[PROBLEM STATEMENT]
Scan the listing below. Report each line that includes "anchor".

-------- EXTRACTED RECORDS --------

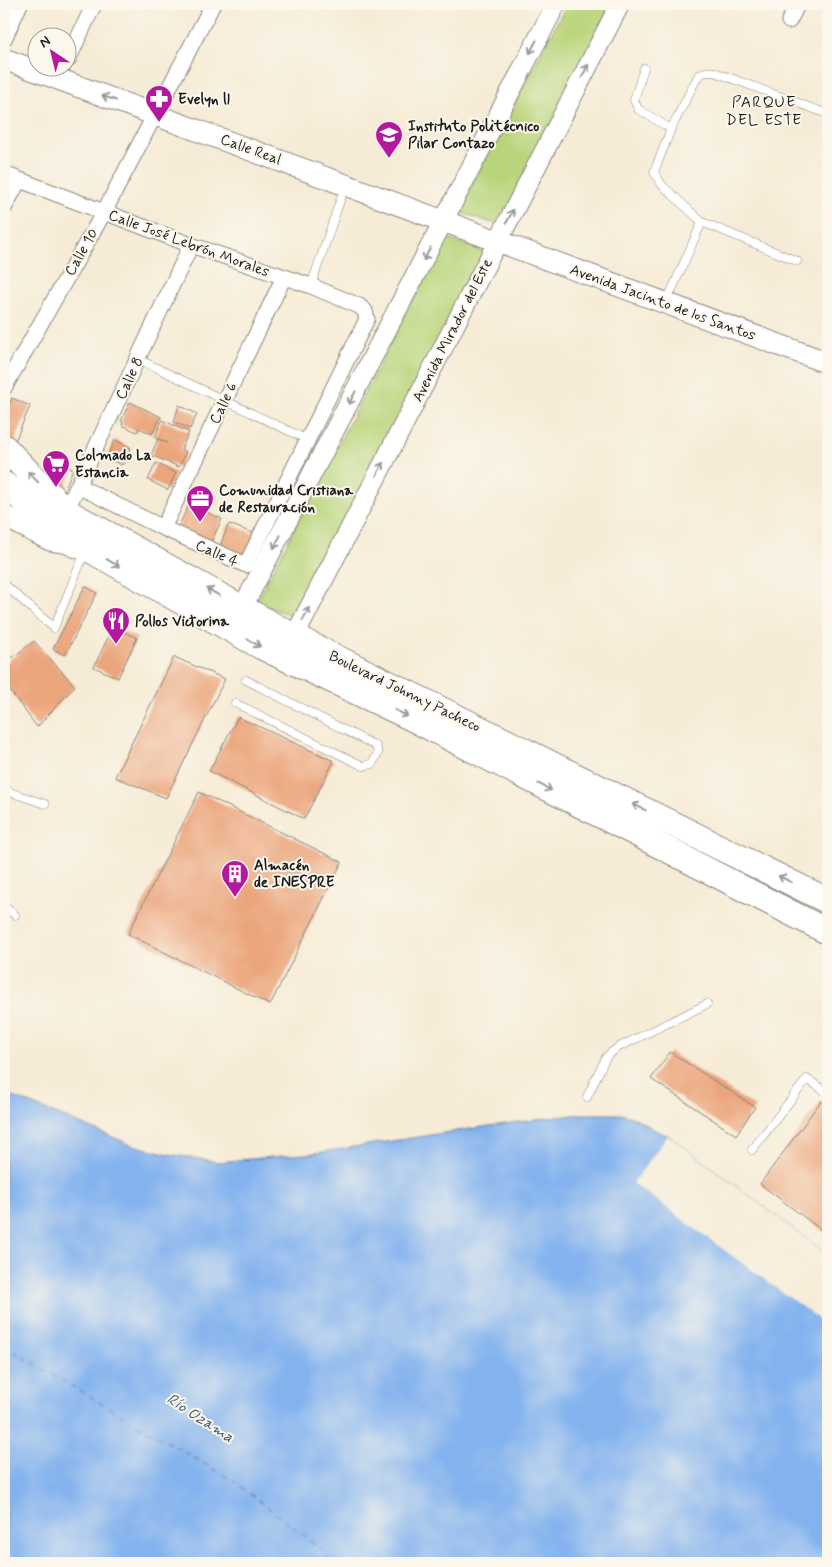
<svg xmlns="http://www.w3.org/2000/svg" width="832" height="1567" font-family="Mynerve,sans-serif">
  <rect width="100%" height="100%" fill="#fbf7ec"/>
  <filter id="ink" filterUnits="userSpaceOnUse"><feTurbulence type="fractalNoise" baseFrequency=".02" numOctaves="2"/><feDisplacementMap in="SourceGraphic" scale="10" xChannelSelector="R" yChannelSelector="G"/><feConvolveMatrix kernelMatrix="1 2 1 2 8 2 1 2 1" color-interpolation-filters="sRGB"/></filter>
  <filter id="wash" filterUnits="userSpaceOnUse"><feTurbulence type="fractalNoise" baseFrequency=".0096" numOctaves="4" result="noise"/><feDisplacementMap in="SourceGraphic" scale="20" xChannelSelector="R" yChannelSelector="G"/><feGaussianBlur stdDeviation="1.12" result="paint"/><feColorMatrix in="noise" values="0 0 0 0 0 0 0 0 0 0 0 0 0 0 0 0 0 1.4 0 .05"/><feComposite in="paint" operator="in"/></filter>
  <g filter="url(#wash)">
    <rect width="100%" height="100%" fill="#f6ebd6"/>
    <path fill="#b9d57b" stroke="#6a784c" d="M567,4H615L502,226L458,212Z
      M445,238L488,253L297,617L256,603Z"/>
    <path fill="#83b2ee" stroke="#506785" d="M4,1093L132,1145L169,1154L218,1162L315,1153L482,1127L580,1114H622L637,1119L660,1133L668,1135L828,1255V1563H5Z"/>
    <path fill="#f6ebd6" d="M668,1135L828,1255V1326L633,1183Z"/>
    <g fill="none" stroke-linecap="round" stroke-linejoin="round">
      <path stroke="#455870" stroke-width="1" stroke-dasharray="6 5" stroke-linecap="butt" d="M4,1346L232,1480L318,1546L331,1563"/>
    </g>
    <g id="blocks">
      <path fill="#eba57b" d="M12,398L30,406L12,448L4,440V416Z
        M130,402L161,417L152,434L139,428L137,432L122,425L123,422L121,421Z
        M179,405L197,414L190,429L174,422Z
        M162,420L189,432L181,449L186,452L179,467L151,455L158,439L167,443L155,437Z
        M115,440L131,448L122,465L106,458Z
        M52,460L73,469L61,498L44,481Z
        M156,463L176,473L168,490L148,480Z
        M189,504L222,519L211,542L178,528Z
        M229,524L255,534L245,559L219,548Z
        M85,586L97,593L65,655L53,649Z
        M113,627L137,638L118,678L94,667Z
        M34,641L75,686L37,727L4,683V664Z
        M174,657L225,679L166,798L115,777Z
        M238,717L334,761L304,819L209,771Z
        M199,792L342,862L270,1005L128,934Z
        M670,1052L755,1107L736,1135L651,1079Z
        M821,1101L828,1106V1235L760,1184Z"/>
    </g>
  </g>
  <g filter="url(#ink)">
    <use href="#blocks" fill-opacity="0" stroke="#898479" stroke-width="1"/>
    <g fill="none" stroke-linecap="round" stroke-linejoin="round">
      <defs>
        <path id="service" d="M644,68L634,100L638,109L671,129L654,172L662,185L702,222L667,301
          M671,129L698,76L705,72H714L828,114
          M702,222L797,261
          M311,286L345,186
          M138,359L308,440
          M5,585L54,628L85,552
          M235,703L363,766L372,764L378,753L376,746L246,680
          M4,790L45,804
          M4,906L15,915
          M587,1097L606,1057L617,1048L707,1004
          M752,1150L807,1079L828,1093"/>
        <path id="minor" d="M789,21L798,4
          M4,39L20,4
          M68,60L94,4
          M4,174L191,245L311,286L359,306L365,311L367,319L246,565L163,528L78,486
          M4,208L19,180
          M4,388L104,212L213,4
          M66,511L191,245
          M163,528L284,277"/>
        <path id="tertiary" d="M236,620L556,4
          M289,647L620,4"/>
        <path id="secondary" d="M4,59L828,363
          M4,516L50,540L74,544"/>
        <path id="primary" d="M4,447L66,511L295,637L828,901
          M4,484L74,544L87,548L262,647L409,717L828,932"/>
      </defs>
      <use href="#service" stroke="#898479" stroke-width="9"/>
      <use href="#minor" stroke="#898479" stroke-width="17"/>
      <use href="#tertiary" stroke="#898479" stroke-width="21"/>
      <use href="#secondary" stroke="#898479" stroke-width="23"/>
      <use href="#primary" stroke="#898479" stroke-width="27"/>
      <use href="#service" stroke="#fff" stroke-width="8"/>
      <use href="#minor" stroke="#fff" stroke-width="15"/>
      <use href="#tertiary" stroke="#fff" stroke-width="19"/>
      <use href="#secondary" stroke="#fff" stroke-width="21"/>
      <use href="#primary" stroke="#fff" stroke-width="25"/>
    </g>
    <defs><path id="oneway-shaft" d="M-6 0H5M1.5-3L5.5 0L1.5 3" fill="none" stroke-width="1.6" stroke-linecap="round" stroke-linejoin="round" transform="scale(1.25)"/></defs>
    <g stroke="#999">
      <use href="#oneway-shaft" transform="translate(533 47) rotate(117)"/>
      <use href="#oneway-shaft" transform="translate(585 71) rotate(-63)"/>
      <use href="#oneway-shaft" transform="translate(109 98) rotate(-161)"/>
      <use href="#oneway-shaft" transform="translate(510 216) rotate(-63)"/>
      <use href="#oneway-shaft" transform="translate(427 254) rotate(118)"/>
      <use href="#oneway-shaft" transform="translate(352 398) rotate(118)"/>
      <use href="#oneway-shaft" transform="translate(380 469) rotate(-63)"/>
      <use href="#oneway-shaft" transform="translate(33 477) rotate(-134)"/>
      <use href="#oneway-shaft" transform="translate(277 542) rotate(118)"/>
      <use href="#oneway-shaft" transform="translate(113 563) rotate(31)"/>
      <use href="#oneway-shaft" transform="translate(213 592) rotate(-151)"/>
      <use href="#oneway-shaft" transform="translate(306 614) rotate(-63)"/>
      <use href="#oneway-shaft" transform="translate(254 643) rotate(30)"/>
      <use href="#oneway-shaft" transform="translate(401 713) rotate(26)"/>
      <use href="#oneway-shaft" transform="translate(545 787) rotate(27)"/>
      <use href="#oneway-shaft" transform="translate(639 807) rotate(-154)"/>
      <use href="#oneway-shaft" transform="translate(785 879) rotate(-154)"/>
    </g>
  </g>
  <defs>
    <symbol id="pharmacy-pin" viewBox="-11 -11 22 30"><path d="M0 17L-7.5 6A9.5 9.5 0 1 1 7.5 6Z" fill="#b5179e" stroke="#fbf7ec"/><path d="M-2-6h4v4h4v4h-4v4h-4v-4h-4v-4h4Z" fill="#fff"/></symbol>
    <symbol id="school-pin" viewBox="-11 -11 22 30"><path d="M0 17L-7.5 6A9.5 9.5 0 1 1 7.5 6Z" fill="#b5179e" stroke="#fbf7ec"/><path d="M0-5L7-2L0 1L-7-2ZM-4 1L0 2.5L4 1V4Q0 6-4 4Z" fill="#fff"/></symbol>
    <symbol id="supermarket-pin" viewBox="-11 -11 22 30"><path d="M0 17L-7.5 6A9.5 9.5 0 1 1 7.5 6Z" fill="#b5179e" stroke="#fbf7ec"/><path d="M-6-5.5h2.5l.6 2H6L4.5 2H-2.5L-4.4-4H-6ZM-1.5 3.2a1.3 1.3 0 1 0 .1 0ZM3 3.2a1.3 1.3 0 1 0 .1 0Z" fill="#fff"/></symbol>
    <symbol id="office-pin" viewBox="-11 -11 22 30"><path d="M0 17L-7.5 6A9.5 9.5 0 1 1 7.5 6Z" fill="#b5179e" stroke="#fbf7ec"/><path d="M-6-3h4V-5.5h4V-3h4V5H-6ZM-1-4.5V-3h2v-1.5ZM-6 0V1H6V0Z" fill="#fff"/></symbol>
    <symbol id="restaurant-pin" viewBox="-11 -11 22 30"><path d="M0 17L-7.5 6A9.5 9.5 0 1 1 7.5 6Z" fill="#b5179e" stroke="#fbf7ec"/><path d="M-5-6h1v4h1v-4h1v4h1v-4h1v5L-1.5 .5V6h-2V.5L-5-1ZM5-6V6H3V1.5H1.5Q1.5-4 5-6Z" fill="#fff"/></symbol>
    <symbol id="building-pin" viewBox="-11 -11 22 30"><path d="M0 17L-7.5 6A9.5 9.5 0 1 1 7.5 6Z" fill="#b5179e" stroke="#fbf7ec"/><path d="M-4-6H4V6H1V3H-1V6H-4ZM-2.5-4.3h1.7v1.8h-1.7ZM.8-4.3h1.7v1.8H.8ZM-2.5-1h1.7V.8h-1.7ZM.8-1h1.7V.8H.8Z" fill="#fff"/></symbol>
  </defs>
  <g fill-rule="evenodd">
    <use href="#pharmacy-pin" x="143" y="83" width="32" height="43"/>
    <use href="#school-pin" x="373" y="119" width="32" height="43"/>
    <use href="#supermarket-pin" x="40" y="448" width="32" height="43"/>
    <use href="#office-pin" x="184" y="483" width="32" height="43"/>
    <use href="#restaurant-pin" x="100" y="605" width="32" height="43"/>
    <use href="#building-pin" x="219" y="858" width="32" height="43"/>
  </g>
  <g text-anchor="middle" stroke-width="4" stroke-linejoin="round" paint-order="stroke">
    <g font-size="15" font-weight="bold" fill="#1c1c1c" stroke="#fbf7ec" text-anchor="start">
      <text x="178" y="104">Evelyn ll</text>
      <text x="408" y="131">Instituto Politécnico<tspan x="408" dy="17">Pilar Contazo</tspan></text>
      <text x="75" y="460">Colmado La<tspan x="75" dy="17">Estancia</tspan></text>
      <text x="219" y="495">Comunidad Cristiana<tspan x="219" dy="17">de Restauración</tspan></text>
      <text x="135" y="626">Pollos Victorina</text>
      <text x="254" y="870">Almacén<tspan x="254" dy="17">de INESPRE</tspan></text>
    </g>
    <g font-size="15" fill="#1c1c1c" stroke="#fbf7ec">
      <text transform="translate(251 149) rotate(20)" y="5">Calle Real</text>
      <text transform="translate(189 243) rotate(20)" y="5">Calle José Lebrón Morales</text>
      <text transform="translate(81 252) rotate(-60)" y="5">Calle 10</text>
      <text transform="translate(663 302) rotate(20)" y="5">Avenida Jacinto de los Santos</text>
      <text transform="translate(452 330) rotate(-63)" y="5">Avenida Mirador del Este</text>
      <text transform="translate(129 378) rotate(-65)" y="5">Calle 8</text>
      <text transform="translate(223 403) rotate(-64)" y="5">Calle 6</text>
      <text transform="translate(217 553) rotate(24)" y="5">Calle 4</text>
      <text transform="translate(405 691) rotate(26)" y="5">Boulevard Johnny Pacheco</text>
    </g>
    <g font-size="16" letter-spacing="1" fill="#1c1c1c" stroke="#fbf7ec">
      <text x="764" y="107">PARQUE<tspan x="764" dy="18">DEL ESTE</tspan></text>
    </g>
    <g font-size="16" font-style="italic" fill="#455870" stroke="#fbf7ec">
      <text transform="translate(201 1417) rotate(33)" y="6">Río Ozama</text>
    </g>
  </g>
  <rect width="832" height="1567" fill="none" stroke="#fbf7ec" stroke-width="20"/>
  <g transform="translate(52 52) rotate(325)"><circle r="24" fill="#fbf7ec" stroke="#a29f99"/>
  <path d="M0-4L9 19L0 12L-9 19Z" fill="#b5179e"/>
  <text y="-8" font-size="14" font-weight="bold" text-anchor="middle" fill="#1c1c1c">N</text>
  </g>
</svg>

--------

[TASK SOLUTION]
  <g text-anchor="middle" stroke-width="4" stroke-linejoin="round" paint-order="stroke">
    <g font-size="15" font-weight="bold" fill="#1c1c1c" stroke="#fbf7ec" text-anchor="start">
  <text y="-8" font-size="14" font-weight="bold" text-anchor="middle" fill="#1c1c1c">N</text>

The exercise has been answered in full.